* **Task to carry out**:
Give back the lines below verbatim, omitting all pictures.

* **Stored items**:
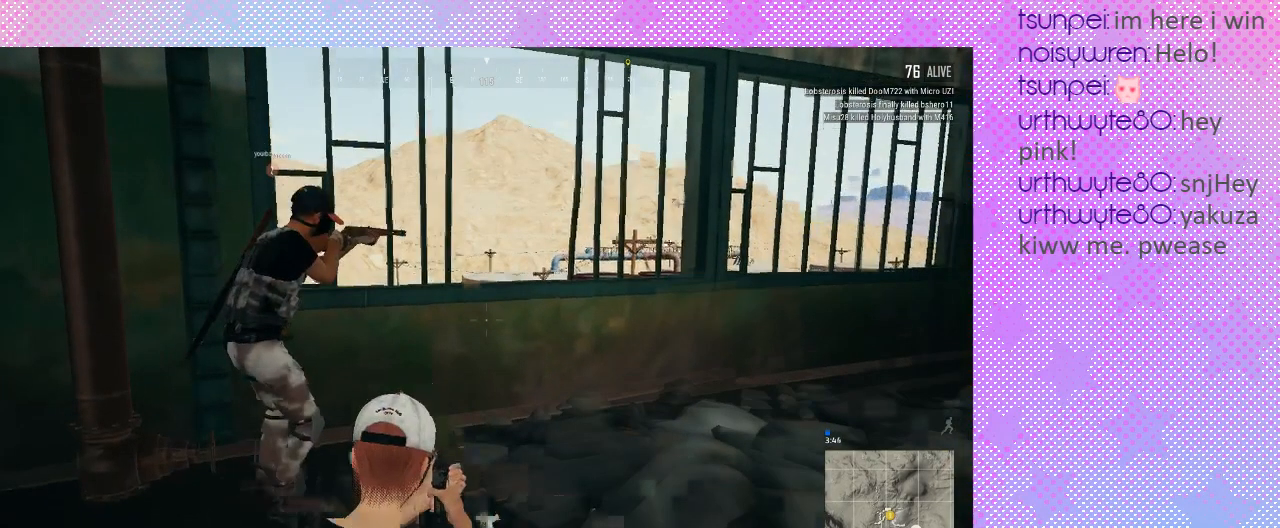
{"keys": ["c"], "mouse": [], "events": []}
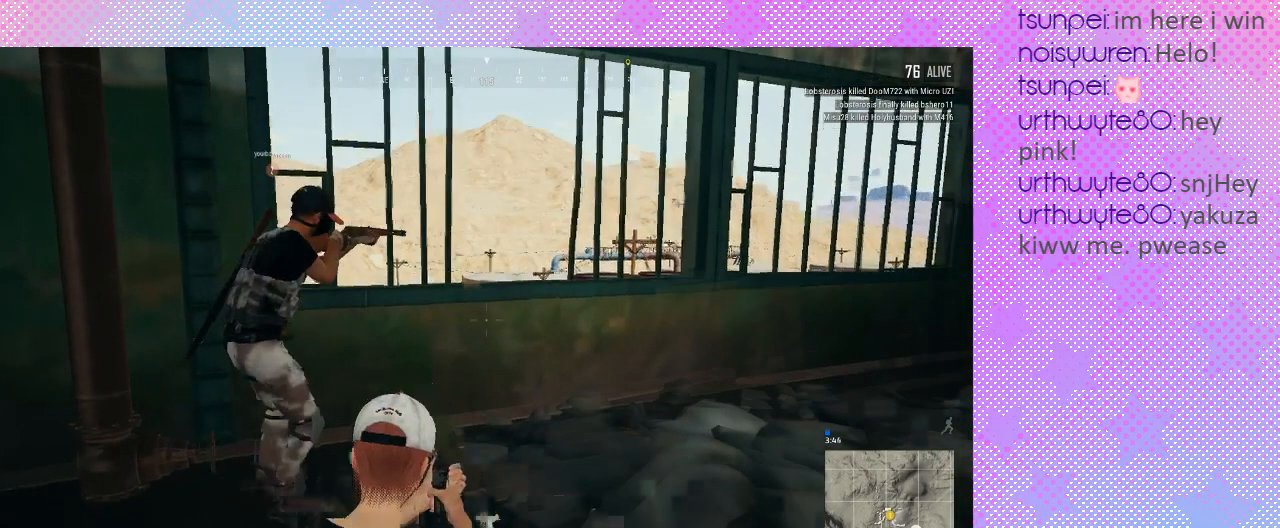
{"keys": ["c"], "mouse": [], "events": []}
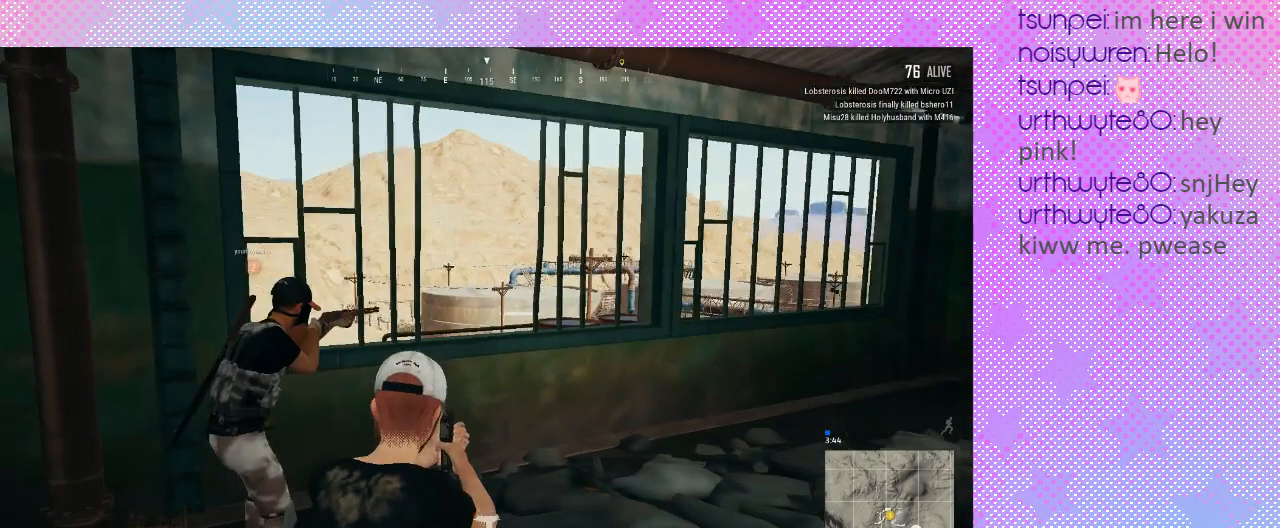
{"keys": [], "mouse": [], "events": [[200, "c", "up"]]}
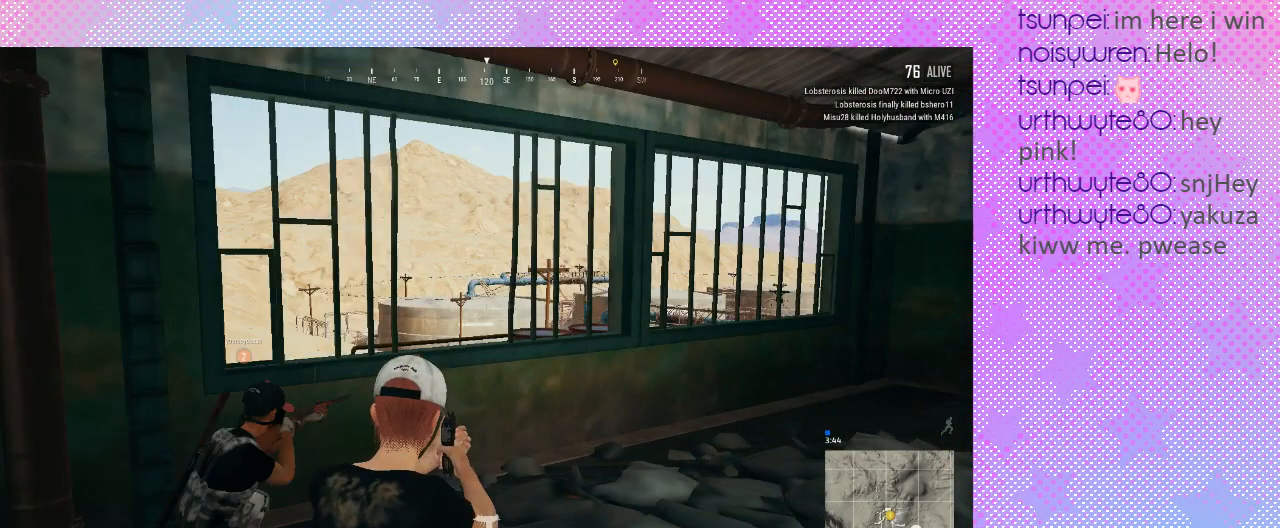
{"keys": [], "mouse": [], "events": []}
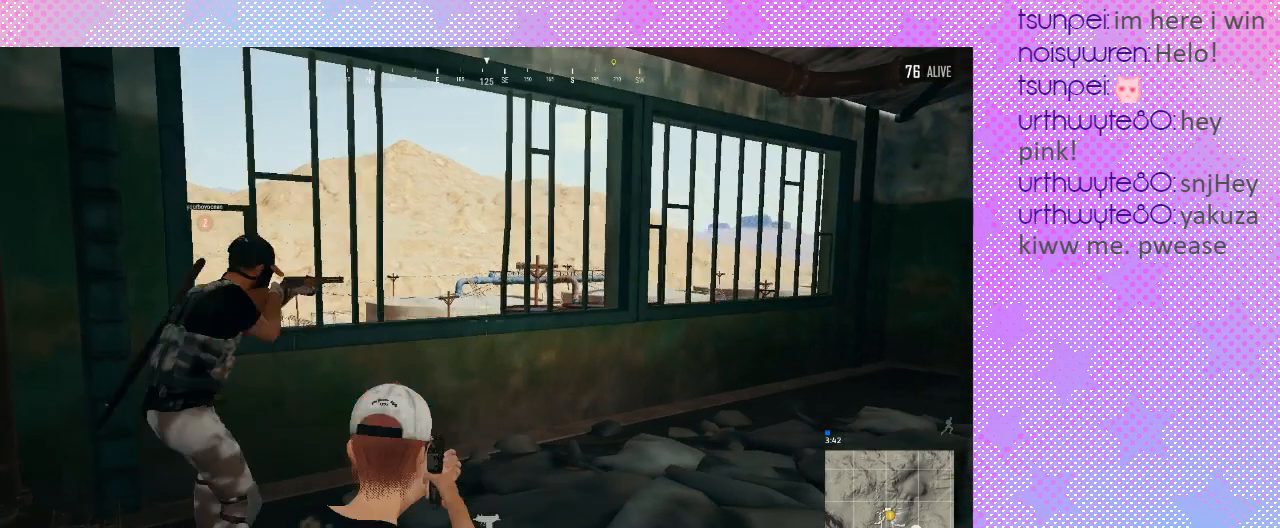
{"keys": ["c"], "mouse": [], "events": [[367, "c", "down"]]}
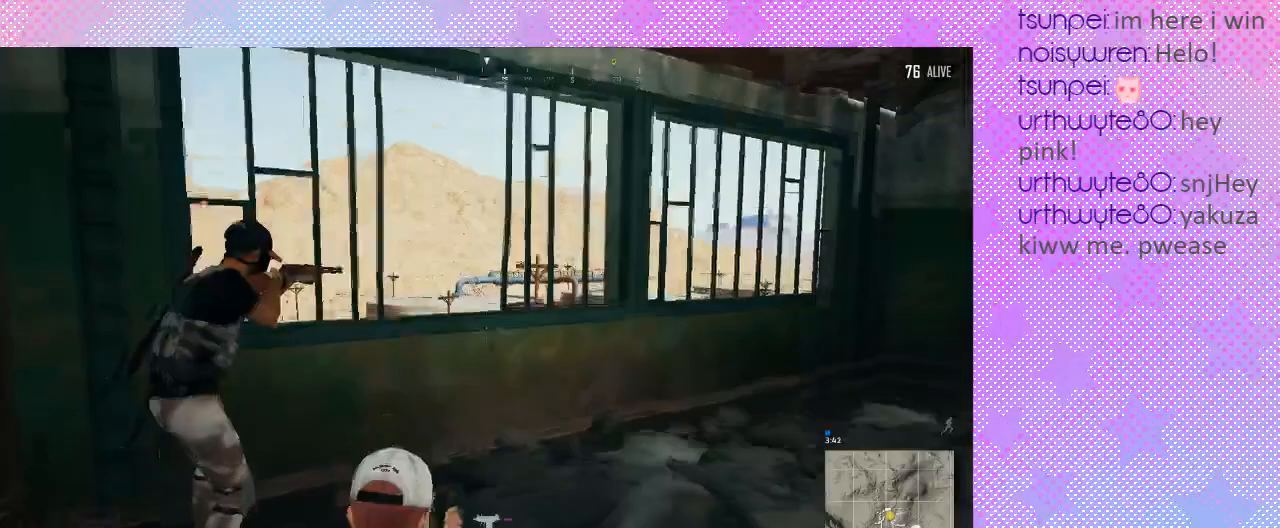
{"keys": [], "mouse": [], "events": [[267, "c", "up"]]}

* **Solution for this exercise**:
{"keys": ["c"], "mouse": [], "events": []}
{"keys": ["c"], "mouse": [], "events": []}
{"keys": [], "mouse": [], "events": [[200, "c", "up"]]}
{"keys": [], "mouse": [], "events": []}
{"keys": ["c"], "mouse": [], "events": [[367, "c", "down"]]}
{"keys": [], "mouse": [], "events": [[267, "c", "up"]]}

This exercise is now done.